DOCUMENT EXCERPT START
I am fairly new to C# and Unity so please forgive me if I don’t get the terminology 100% correct.
I have a class of scriptable objects, ItemObjects, that has several classes inheriting from it (FoodObject, ToolObject, etc). In order to get my inventory slots working correctly, any game object carrying components that reference these scriptable objects always hold them in variables of the base class, ItemObject. For instance, an apple has an ItemObject variable that holds ItemObject (FoodObject).
I can pass these scriptable objects around easily but I’ve just begun to implement item-type specific functions. If you activate an apple, you regain some health. If you activate a sword, you equip it and your damage increases. All these items are activated from the inventory the same way and I was expecting to be able to draw from each item’s class instead of only from the base (because they’re all held as the base ItemObject.)
Is there any way a function can get passed an ItemObject variable that actually holds an ItemObject (FoodObject) and access the values of the FoodObject instead of just those of the base class. I hope that made sense.
//1: unsafe
SomeType obj = (ISomeType) abstraction;
//2: safe
if (abstraction is SomeType)
var obj = abstraction as SomeType;
obj.Do()
//3: safe
if (abstraction is SomeType obj)
obj.Do();
If it works for you then it’s great, but usually it’s not a good thing to use it. The whole meaning of inheritance, interfaces and type hierachies that you have some abstract type without caring what exact type is and without accessing underlying implementation.
Otherwise it can turn into a big switch when you check type, cast, get data and do whatever you want. This is the situation people tried to escape with OOP.
Think about your design, maybe all your tools require player to work, then make abstract function Apply in ItemObject and pass player in it.
If you have apple it will apply regeneration buff to your player.
If you have axe and it need to chop down the tree, then player may have public GameObject target which is calculated every update, something like that.
Then when you press use button, you will call Apply function on this smart ItemObject which will do its work.
If your method expects a FoodObject, pass it a FoodObject typed as FoodObject (the parameter is ‘FoodObject’ and not ‘ItemObject’).
If it expects a ToolObject, pass it a ToolObject typed as ToolObject.
If the method expects an ItemObject, but then discriminates on if it’s a FoodObject or ToolObject internally… then why did it accept an ItemObject? What if I pass in a DrinkObject or a VehicleObject? What does it do now?
As Tekrel stated, this sort of implementation generally breaks the entire point of what is called “polymorphism” (the concept that you can treat a set of objects similarly because they implement a similar interface/inherit from a similar type).
…
So… instead of explaining hacks to work around this intentional design limitation.
I rather instead ask what specific problem are you trying to solve? Show some example code of how you’d LIKE something to behave (it doesn’t have to be working code), and maybe we can suggest a way that actually accomplishes the task you desire in a design that meets the limiting design factors of OOP and polymorphism.
DOCUMENT EXCERPT END
TASKS AND EXERCISES:
- A) From the Unity inventory discussion, list the in-game items that the text names as things the player can activate or use.
- B) Please summarize the Unity inventory discussion in two sentences.
DATA LISTING START
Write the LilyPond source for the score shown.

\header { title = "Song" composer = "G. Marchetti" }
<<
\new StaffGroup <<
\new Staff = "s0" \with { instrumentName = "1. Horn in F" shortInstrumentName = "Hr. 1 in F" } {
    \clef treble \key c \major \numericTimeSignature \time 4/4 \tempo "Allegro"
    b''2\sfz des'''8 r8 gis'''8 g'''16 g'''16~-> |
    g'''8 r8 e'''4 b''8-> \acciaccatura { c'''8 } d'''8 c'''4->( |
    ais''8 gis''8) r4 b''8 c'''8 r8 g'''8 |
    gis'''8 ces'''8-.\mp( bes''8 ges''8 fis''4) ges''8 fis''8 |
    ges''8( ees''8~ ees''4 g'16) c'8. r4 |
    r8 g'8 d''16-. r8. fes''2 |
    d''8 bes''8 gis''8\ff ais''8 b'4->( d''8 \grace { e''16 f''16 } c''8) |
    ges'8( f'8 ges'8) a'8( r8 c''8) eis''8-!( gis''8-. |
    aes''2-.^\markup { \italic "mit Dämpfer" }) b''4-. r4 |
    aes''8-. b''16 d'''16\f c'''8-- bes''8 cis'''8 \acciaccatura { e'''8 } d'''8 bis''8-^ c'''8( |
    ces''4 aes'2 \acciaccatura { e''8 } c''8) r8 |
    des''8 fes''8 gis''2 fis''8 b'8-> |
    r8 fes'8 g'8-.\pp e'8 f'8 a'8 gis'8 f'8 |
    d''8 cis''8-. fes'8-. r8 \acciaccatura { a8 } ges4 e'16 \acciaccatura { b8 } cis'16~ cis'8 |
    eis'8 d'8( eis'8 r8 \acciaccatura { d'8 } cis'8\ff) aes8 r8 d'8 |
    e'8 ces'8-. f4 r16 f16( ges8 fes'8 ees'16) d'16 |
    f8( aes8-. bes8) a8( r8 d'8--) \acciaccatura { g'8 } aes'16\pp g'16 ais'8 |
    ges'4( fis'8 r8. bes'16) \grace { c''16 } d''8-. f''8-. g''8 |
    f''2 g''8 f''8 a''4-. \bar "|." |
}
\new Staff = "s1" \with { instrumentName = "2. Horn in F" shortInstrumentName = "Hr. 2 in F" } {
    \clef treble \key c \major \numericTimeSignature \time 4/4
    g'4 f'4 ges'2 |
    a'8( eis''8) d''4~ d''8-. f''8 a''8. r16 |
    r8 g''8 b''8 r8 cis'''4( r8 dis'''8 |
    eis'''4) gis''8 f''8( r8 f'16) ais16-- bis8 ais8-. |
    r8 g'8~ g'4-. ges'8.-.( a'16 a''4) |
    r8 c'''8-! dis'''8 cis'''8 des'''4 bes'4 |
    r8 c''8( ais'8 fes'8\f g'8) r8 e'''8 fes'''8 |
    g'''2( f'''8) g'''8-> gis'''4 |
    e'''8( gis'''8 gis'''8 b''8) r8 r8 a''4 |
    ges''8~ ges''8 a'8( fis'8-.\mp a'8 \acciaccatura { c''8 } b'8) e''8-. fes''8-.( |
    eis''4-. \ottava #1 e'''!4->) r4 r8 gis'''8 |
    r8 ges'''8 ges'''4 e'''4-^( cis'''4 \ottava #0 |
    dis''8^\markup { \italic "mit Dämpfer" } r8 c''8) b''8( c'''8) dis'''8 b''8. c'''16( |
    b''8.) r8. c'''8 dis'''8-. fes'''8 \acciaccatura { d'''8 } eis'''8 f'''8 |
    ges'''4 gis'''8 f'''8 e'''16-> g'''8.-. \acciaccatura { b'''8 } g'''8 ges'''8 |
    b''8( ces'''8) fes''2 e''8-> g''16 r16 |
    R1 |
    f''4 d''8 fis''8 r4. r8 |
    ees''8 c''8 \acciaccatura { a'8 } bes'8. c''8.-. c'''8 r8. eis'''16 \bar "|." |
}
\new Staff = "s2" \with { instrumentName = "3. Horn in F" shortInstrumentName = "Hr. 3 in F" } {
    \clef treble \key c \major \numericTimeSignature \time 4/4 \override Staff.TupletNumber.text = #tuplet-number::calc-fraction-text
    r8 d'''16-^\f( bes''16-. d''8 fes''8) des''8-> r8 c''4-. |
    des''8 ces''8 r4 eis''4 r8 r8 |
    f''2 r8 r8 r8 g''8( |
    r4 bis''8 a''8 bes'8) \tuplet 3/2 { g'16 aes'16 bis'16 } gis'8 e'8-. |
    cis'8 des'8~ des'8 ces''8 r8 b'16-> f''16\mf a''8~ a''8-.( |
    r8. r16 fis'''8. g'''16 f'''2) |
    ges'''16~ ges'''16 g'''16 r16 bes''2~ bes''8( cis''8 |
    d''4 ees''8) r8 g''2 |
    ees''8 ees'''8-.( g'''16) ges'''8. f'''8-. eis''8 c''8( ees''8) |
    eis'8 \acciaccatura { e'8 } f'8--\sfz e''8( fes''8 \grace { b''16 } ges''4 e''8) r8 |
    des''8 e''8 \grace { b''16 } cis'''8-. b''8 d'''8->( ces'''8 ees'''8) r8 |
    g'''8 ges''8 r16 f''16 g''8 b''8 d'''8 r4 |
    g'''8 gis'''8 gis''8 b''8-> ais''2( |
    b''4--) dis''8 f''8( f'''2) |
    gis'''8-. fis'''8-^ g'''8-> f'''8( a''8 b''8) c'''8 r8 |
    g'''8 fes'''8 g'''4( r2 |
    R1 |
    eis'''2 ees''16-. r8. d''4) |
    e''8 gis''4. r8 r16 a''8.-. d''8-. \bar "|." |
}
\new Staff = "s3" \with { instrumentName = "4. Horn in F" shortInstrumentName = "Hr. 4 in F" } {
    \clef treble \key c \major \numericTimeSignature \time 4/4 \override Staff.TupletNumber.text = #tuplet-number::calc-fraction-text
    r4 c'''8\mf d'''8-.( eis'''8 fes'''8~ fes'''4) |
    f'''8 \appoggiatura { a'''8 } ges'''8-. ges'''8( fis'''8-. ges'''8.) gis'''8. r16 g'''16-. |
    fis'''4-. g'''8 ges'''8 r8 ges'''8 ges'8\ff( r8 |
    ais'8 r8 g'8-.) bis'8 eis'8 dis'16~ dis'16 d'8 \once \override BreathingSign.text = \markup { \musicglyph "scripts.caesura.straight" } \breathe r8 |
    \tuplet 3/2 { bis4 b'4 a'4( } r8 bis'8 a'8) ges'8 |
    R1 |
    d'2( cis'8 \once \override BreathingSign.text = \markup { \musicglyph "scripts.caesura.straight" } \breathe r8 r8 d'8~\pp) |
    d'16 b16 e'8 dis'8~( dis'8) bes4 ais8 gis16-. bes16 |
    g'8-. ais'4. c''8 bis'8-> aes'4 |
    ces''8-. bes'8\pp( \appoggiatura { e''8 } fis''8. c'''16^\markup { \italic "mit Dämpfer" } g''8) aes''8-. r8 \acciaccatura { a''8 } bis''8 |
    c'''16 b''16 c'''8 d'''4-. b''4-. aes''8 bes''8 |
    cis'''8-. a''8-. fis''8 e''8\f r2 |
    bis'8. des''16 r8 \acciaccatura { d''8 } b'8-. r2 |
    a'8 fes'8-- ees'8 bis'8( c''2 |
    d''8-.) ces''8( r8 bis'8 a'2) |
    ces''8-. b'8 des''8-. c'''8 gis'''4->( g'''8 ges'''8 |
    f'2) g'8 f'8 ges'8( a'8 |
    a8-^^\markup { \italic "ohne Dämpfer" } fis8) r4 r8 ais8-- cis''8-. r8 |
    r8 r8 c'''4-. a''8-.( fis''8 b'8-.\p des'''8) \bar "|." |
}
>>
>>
DATA LISTING END
RESPONSES FOR EACH TASK:
- A) apple, sword, axe

- B) Someone fairly new to C# and Unity holds several kinds of scriptable objects in variables of the base class ItemObject and asks whether a function can reach the values of a derived class such as FoodObject. The responses show ways to cast the object to its actual type but warn that checking and casting types undermines inheritance and polymorphism, and they suggest an abstract Apply function in ItemObject that takes the player, or methods whose parameters use the specific type.